Fall Colors By Moonlight

I started this project in the winter, which can be a difficult time to come up with stunning landscape photos in flat marshes made more featureless with snow.  To get the project going on this blog and Flickr I searched through my archive of slides and digital photos.  One thing I realized was that there were many photos that I have taken over the years that I could not possibly retake in different light, or season.  Why?  Development has altered the landscape.  A house pops up here and there.  Some of the night photos I once took could no longer be done because of the spread of light pollution.  Although it seems I notice a new wrinkle every time I smile in the mirror, these photos are not old.  Most go back only ten to fifteen years.  I haven’t returned to these areas to photograph because sometimes it’s too aggravating or sad.

Slough Creek Sunrise

“Sunrise at Slough Creek” could not be taken again.  The barn is gone.  The big red barns are out dated for the modern farm, expensive to maintain and many are located at farms that are no longer operational.  So they fall much like the hay they used to store did to the sickle bar.  Behind where the barn used to be, two-lane Hwy 110 has been replaced by four lanes of Hwy 45 and 2 lanes of County Hwy S.  Highway 41 will soon loom even larger as construction of the 41/45 interchange continues.  The six lanes barely visible in the far horizon in 1998 will have turned into 12 in 2013.

Alfalfa No More

In the fields I used to frequent as a child there seems to have been some terrible mistake in crop rotation of corn, alfalfa, and soybeans.  Some crazy farmers have planted plastic beige and grey houses.  The first question every architect must ask a future home owner is what shade of beige or gray would you like your house to be.  No offense to those in beige houses--someone dropped my house and two dozen others on my street (most of them white and I’m sure made of old-growth white pine) in a farmer’s field a hundred years ago.  Same stuff different century.

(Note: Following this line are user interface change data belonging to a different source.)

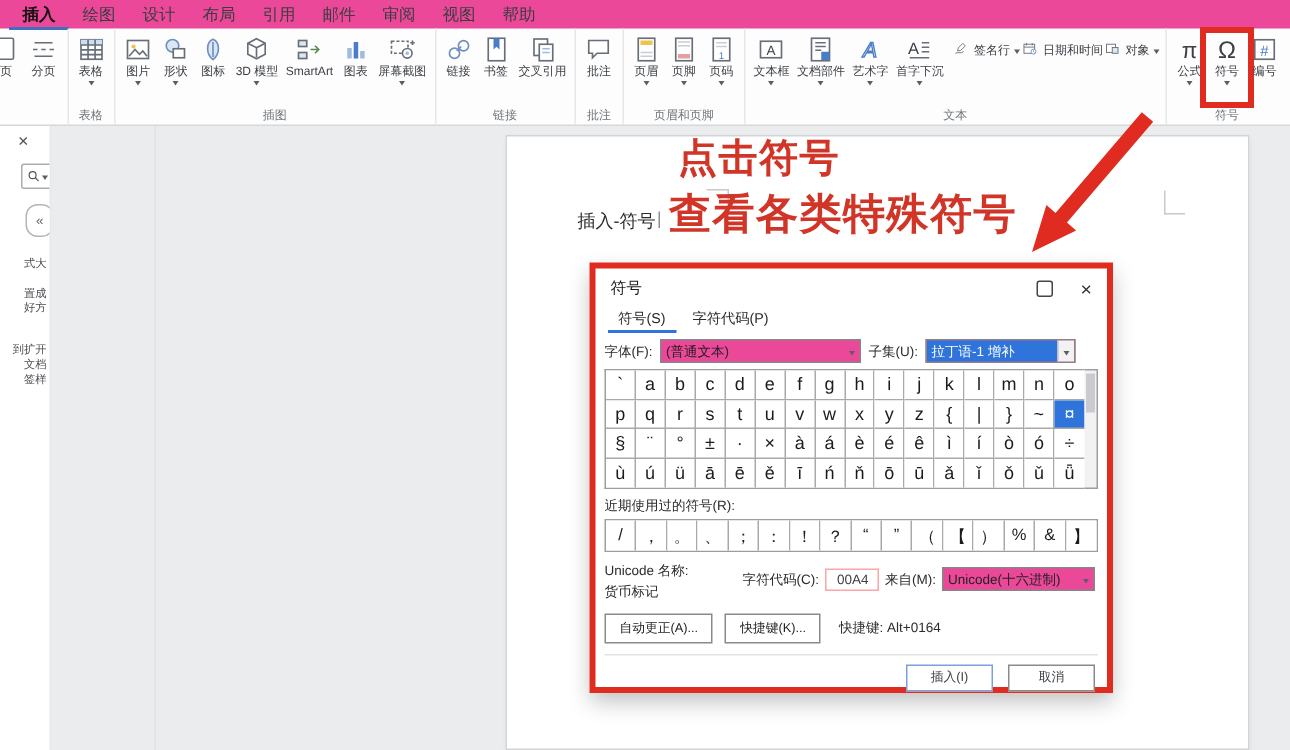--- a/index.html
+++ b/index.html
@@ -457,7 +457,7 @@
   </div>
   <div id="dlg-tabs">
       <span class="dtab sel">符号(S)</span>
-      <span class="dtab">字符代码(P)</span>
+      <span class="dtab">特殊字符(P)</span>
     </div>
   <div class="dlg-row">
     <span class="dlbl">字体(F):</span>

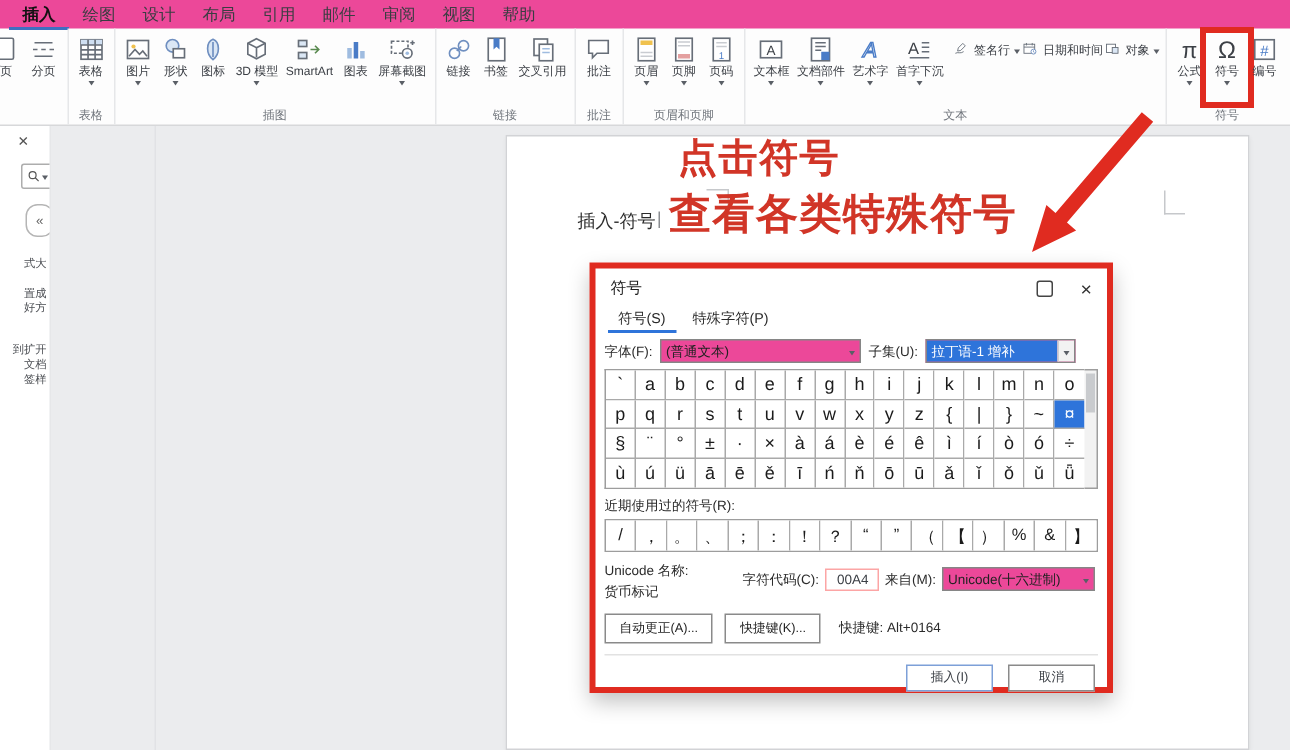--- a/index.html
+++ b/index.html
@@ -61,7 +61,7 @@
   .dtab.sel{box-shadow:inset 0 -2px 0 var(--accent)}
   .dlg-row{display:flex;align-items:center;gap:5px}
   .dlbl{color:#2b2b2b;white-space:nowrap}
-  .combo{height:16px;border:1px solid #868686;background:#ec4899;display:flex;align-items:center;padding:0 3px;font-size:9px;color:#222}
+  .combo{height:16px;border:1px solid #868686;background:#f0abfc;display:flex;align-items:center;padding:0 3px;font-size:9px;color:#222}
   .combo .cval{flex:1;white-space:nowrap;overflow:hidden}
   #font-combo{width:134px}
   #subset-combo{width:100px;padding:0;border:1px solid #868686}

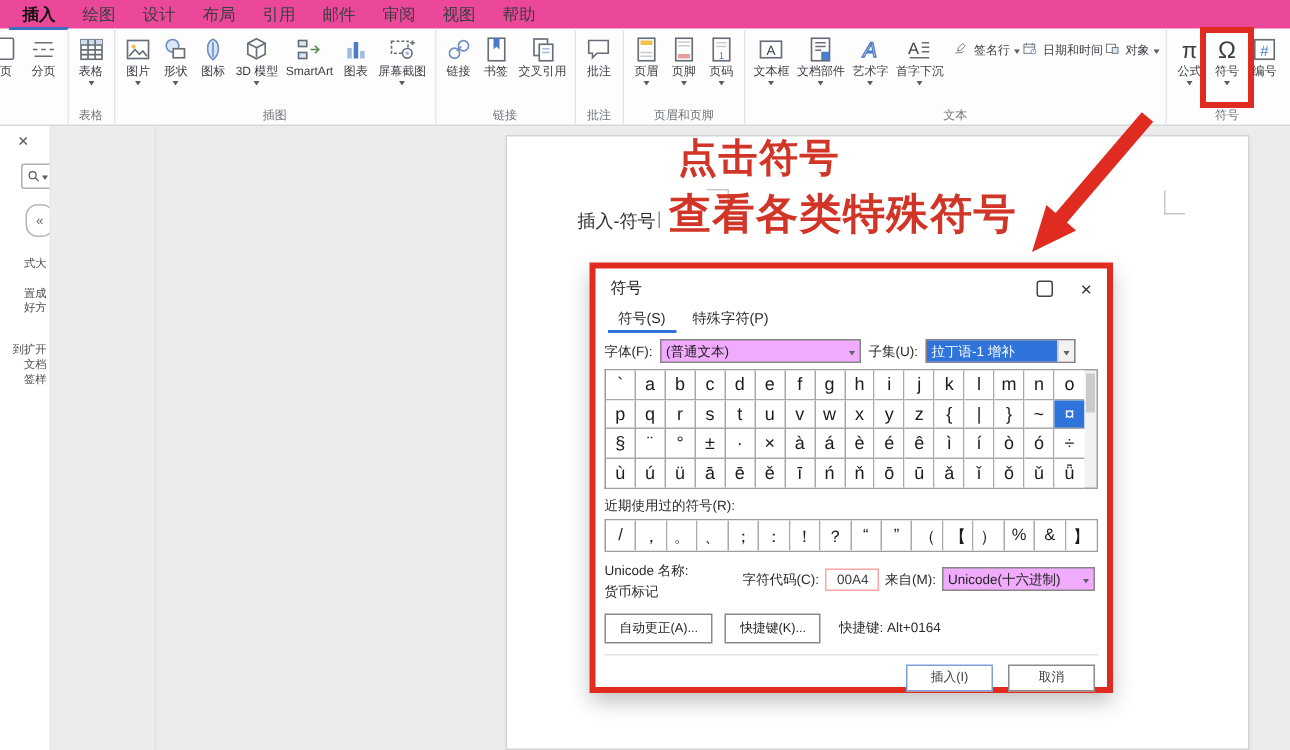--- a/index.html
+++ b/index.html
@@ -65,7 +65,7 @@
   .combo .cval{flex:1;white-space:nowrap;overflow:hidden}
   #font-combo{width:134px}
   #subset-combo{width:100px;padding:0;border:1px solid #868686}
-  #subset-combo .cval{background:var(--accent);color:#fff;height:100%;display:flex;align-items:center;padding:0 3px}
+  #subset-combo .cval{background:var(--accent);color:#fff;height:100%;display:flex;align-items:center;padding:0 20px}
   .arrowbox{width:11px;height:100%;display:flex;align-items:center;justify-content:center;background:#f2f2f2;border-left:1px solid #d0d0d0}
   #gridwrap{display:flex;margin-top:4px}
   #symgrid{flex:1;display:grid;grid-template-columns:repeat(16,1fr);border:1px solid #9d9d9d;border-right:none}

Although not in one of our wetlands, this photo of a church is one of my favorites.  I’m about as religious as a moss covered rock, but I love the simple architecture of old rural churches.  This one sits all alone at the top of a hill.  I like the photo partially because it was taken in a -30 degree wind chill.  I guess I feel I earned it.  The spot where I took this photo is now home to an electrical substation.  I don’t think even a digital camera can photograph through a transformer. 
Development continues at a rapid pace.  When I surveyed plants and shorelines for the DNR in 2008 one marsh and two shorelines were destroyed within three months of my first visit.  So one of the things I’m trying to do with this project is to document changes in the landscape, natural and manmade.  When time and conditions allow I am using the GPS to geotag my photographs and get a compass heading.  Perhaps someone will come along years from now and wonder what’s changed, and be able to duplicate my photos.  Conservationists often use air photos to track changes in the landscape, but you can’t feel textures of hummocks dotting a sedge meadow from a satellite photo.  You can’t lament the loss of that meadow seen as a green spec from space that in a few years might break off as a floating mat and disintegrated in Lake Winnebago.  The same goes for the alfalfa field on a quiet foggy morning, or the wind playing with cattails in October.